STATION 17: THE TEMPORAL NATURE OF SUFFERING

Through Gautama Buddha, 500 years before Jesus, we find all of life consisted of suffering. Whether you are currently thinking you are experiencing pleasure or your actually currently experiencing pain, all of life is suffering. Even the tiniest pleasure you know will be followed by greater suffering.

This is not the Christian message. The Christian message is actually the opposite. Even though you may currently be suffering, just around the corner there is healing, there is blessing. God causes all things to work together for good for those who love Him and are called according to His purpose.

Sometimes we don't see it that way. In fact, usually we don't. Sometimes our suffering and pain are immense. Sometimes they become more then we can bare, and we eliminate the pain through mind numbing drugs, or ultimately, suicide. Sometimes things can hurt so much, that we simply cannot bare them. The Cross of Christ has something to say to that--suffering does not last forever.

Jesus was a prophet. He was a priest; He was a king; He was a healer; He was the lover of mankind. And with all of His goodness and all of His purity and love, He was, as we have said so many times before, rejected by the people and strung upon the Cross.

He was beaten. He was whipped. He was made to bleed. He hung upon the torture rack of a crucifix with huge spikes through His hands and His feet. This was, most assuredly, not a pleasant experience. The Biblical record is that He hung upon that cross for approximately three hours, but the Biblical record is, also, that He did not stay there. No, He died, was placed into the ground and was resurrected. He has spent the rest of these two thousand years dwelling at the right hand of God, living in a celestial kingdom of infinite peace, bliss and love, having ascended to the highest realms of Heaven.

Now one of the things that the Cross is trying to teach us is that suffering, no matter how bad it is, is not eternal. It is temporal It has a limit to it. This is a very heartening message for us. Even if it comes to the point of death through cancer or some other horrid disease, there is a cessation of suffering. Pain is not eternal. Even, if the patient winds up dying, on the other side, there is healing. There is soothing; there is warmth; there is goodness; there is pleasure.

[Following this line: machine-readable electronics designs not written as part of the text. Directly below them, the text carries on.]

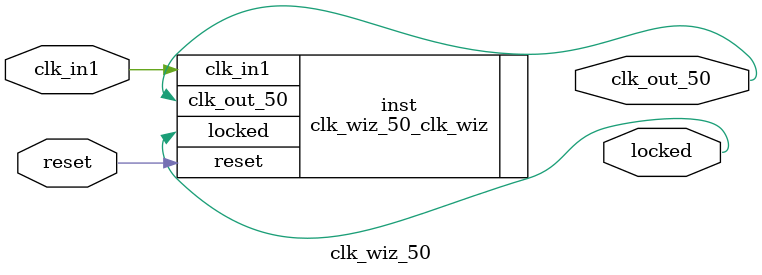
<source format=v>


`timescale 1ps/1ps

(* CORE_GENERATION_INFO = "clk_wiz_50,clk_wiz_v5_3_3_0,{component_name=clk_wiz_50,use_phase_alignment=true,use_min_o_jitter=false,use_max_i_jitter=false,use_dyn_phase_shift=false,use_inclk_switchover=false,use_dyn_reconfig=false,enable_axi=0,feedback_source=FDBK_AUTO,PRIMITIVE=MMCM,num_out_clk=1,clkin1_period=10.0,clkin2_period=10.0,use_power_down=false,use_reset=true,use_locked=true,use_inclk_stopped=false,feedback_type=SINGLE,CLOCK_MGR_TYPE=NA,manual_override=false}" *)

module clk_wiz_50 
 (
  // Clock out ports
  output        clk_out_50,
  // Status and control signals
  input         reset,
  output        locked,
 // Clock in ports
  input         clk_in1
 );

  clk_wiz_50_clk_wiz inst
  (
  // Clock out ports  
  .clk_out_50(clk_out_50),
  // Status and control signals               
  .reset(reset), 
  .locked(locked),
 // Clock in ports
  .clk_in1(clk_in1)
  );

endmodule

</source>
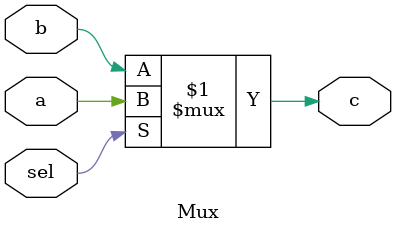
<source format=v>

module Mux (a,b,sel,c);
    input a,b,sel;
    output c;
    
assign c = sel ? a : b;

endmodule
</source>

But, we need not die, usually, in order to experience that. Sometimes the current situations seem to be insurmountable, compounding our pain physically and psychologically. If we dwell upon the Cross, we can see that this suffering is not forever. No, suffering would be. Suffering always leads us into green pastures. Therefore, we can have the strength and the courage to know that the simple axiom, "this too will pass," is, in fact, true. Knowing that it will pass can enable us to have strength and patience to know that we will not be stuck in this forever.

There is something more here--the complete insignificance of suffering and pain in the grand scheme of things. It is through this, that we see most clearly that Gautama Buddha was, in this context, wrong. For you see, taken as a percentage of Jesus' life, that three hours upon the Cross was almost immeasurably small. Taken as a percentage of the eternity which He lives in, those three hours on the Cross cannot even be measured.

God is saying that there is a special country club. This country club is open to all people. This club enables you to dwell in infinite eternal peace, to have all of the powers of Heaven at your disposal to sit at the right hand of God's very throne, to watch the galaxies whirl and dance in the eternal celestial paradise, forever and ever and ever. The price of admission to this country club is that you must be crucified and hang upon the Cross for three hours.

If we had faith that that country club really existed, I don't believe there's a one of us who would not gladly pay that price. So not only is the Cross telling us that your suffering will stop, but the Cross is telling us that, in the grand scheme of things, the suffering and pain which you must go through on this Earth are absolutely minuscule compared to the grand scope of bliss, goodness and pleasure that God has planned for you throughout eternity.

God knows that there is suffering. He knows this very well. But, that suffering will stop, and that suffering ultimately becomes an insignificant meaningless part of your life, a blip, a hiccup in the scheme of eternity.